A lone protestor stood before the Republican National Convention forum on Thursday to protest Tuesday’s enactment of a controversial new rule that gives power to Republican National Committee leaders to enact rules in the interim period between conventions.
Scott Webb an activist from Seattle, Washington who is a guest at the convention said that the rule undermines grassroots activists in favor of party leadership. Webb was an activist for Ron Paul in the Seattle area and was an official guest to the convention.
“The rule basically takes away representative governance out of the Republican Party,” Webb said.
Tom Lundstrum, delegate from Arkansas and member of the convention Committee on Rules, said enactment of Rule 12 has caused a significant change in the way in which rules can be implemented. Rule 12 allows RNC leaders to change a rule if they garner three-fourths support for enactment without needing ratification from the Convention Committee on Rules.
Lundstrum acknowledged the validity of concern some have voiced about Rule 12 since it will allow RNC leaders to make changes for the first time without the consent of delegates on the Convention Committee on Rules. He said, however, he will “trust and verify” RNC leaders and make changes as necessary during the next convention.
Kathy Hildebrand, a delegate from the Georgia delegation, said the rule takes power away from grassroots organizers and gives it to RNC leaders.
“I don’t like the idea that the RNC has that much power instead of the grass roots of the party,” she said.
Hildebrand and Julianne Thompson, also of the Georgian delegation, are concerned that Rule 12 will allow RNC leaders to reverse amendment on the contentious Rule 16 that was amended following successful implementation of minority reports disputing the validity of the rule.

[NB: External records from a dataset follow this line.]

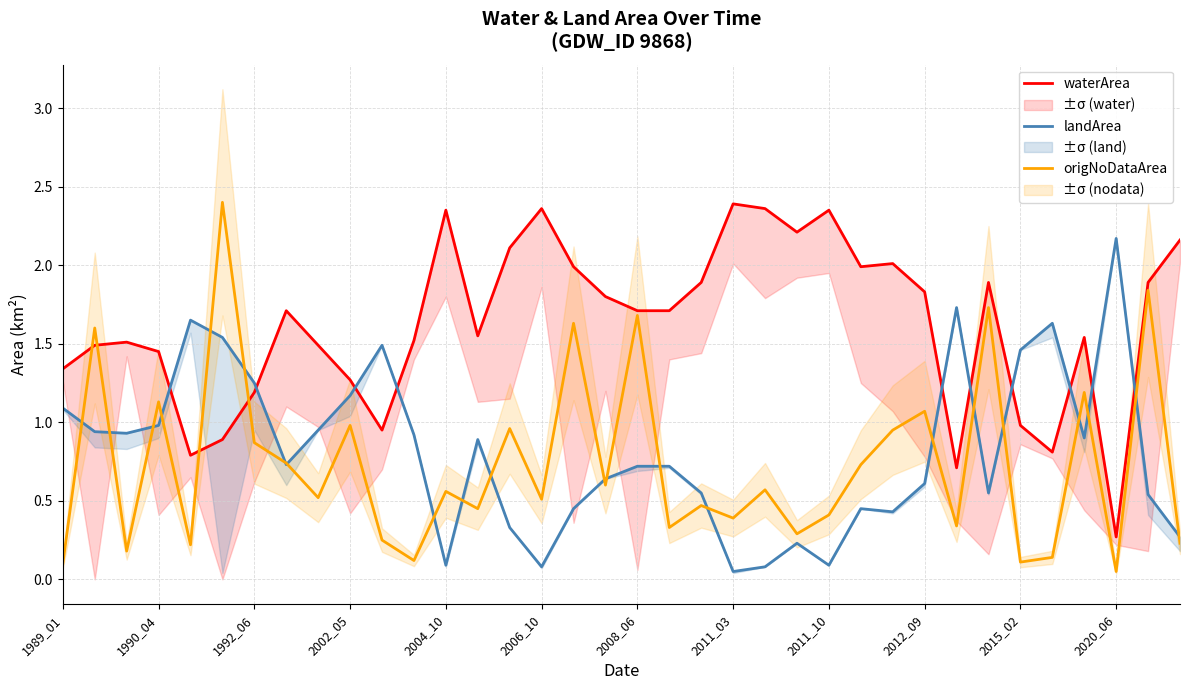

How many lines are shown in the chart?

3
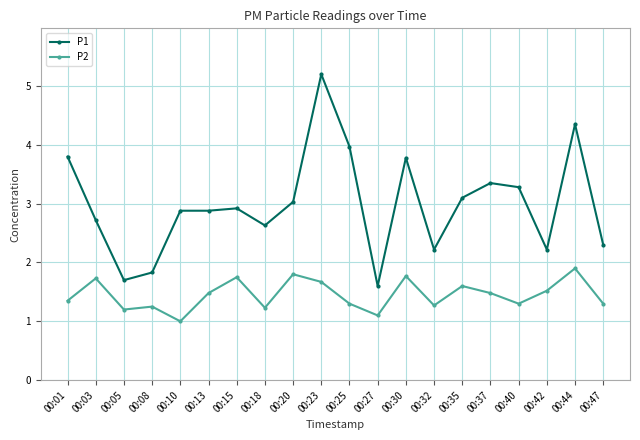

At 00:42, list the series in order from smallest to largest.

P2, P1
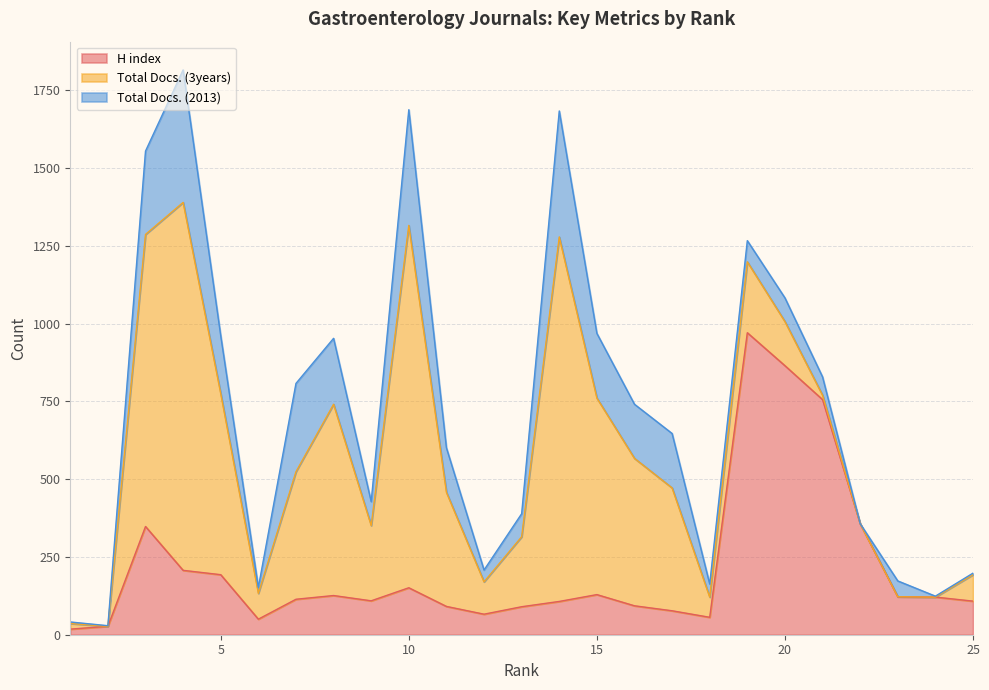

Which category has the highest value in the Total Docs. (2013) series?

4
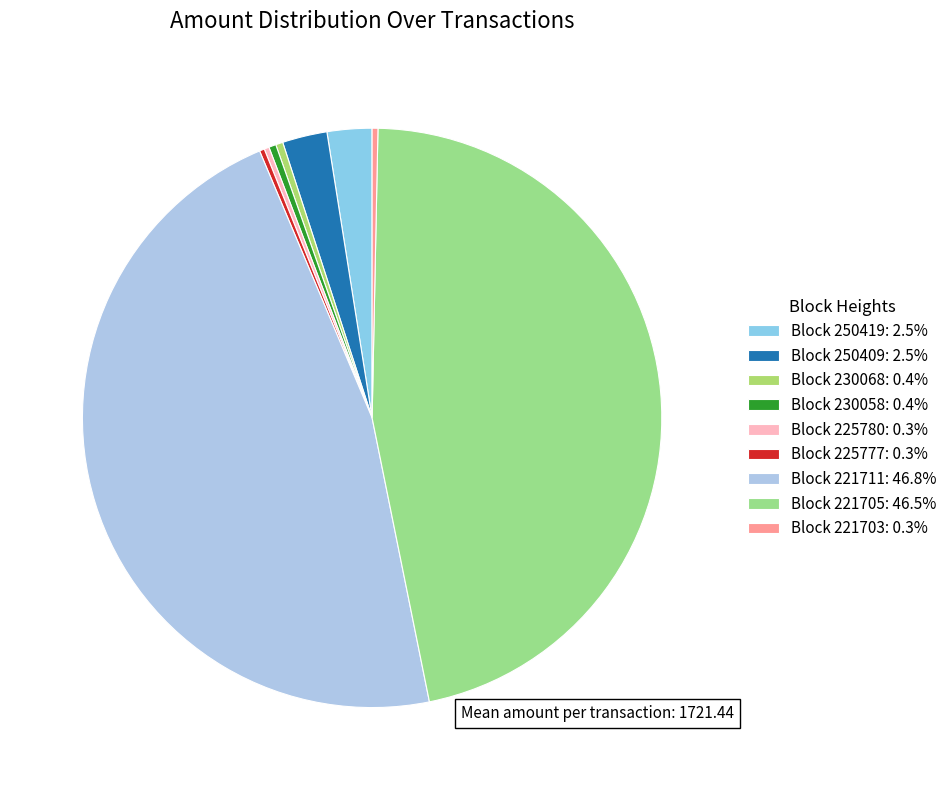

How many slices are in this pie chart?

9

If it was not amended, Rule 16 would have given the nominee with majority delegate votes the power to veto delegates in support of other candidates. The majority candidate could then elect sympathetic delegates ultimately taking delegate selection power away from the states.
Despite opposition to both rules 12 and 16 from Paul supporters, Thompson said the majority of opposition, including her own, is disconnected with the Paul candidacy.
“It’s over and I am going to trust that they never pass something between the conventions that is too objectionable,” Hildebrand said.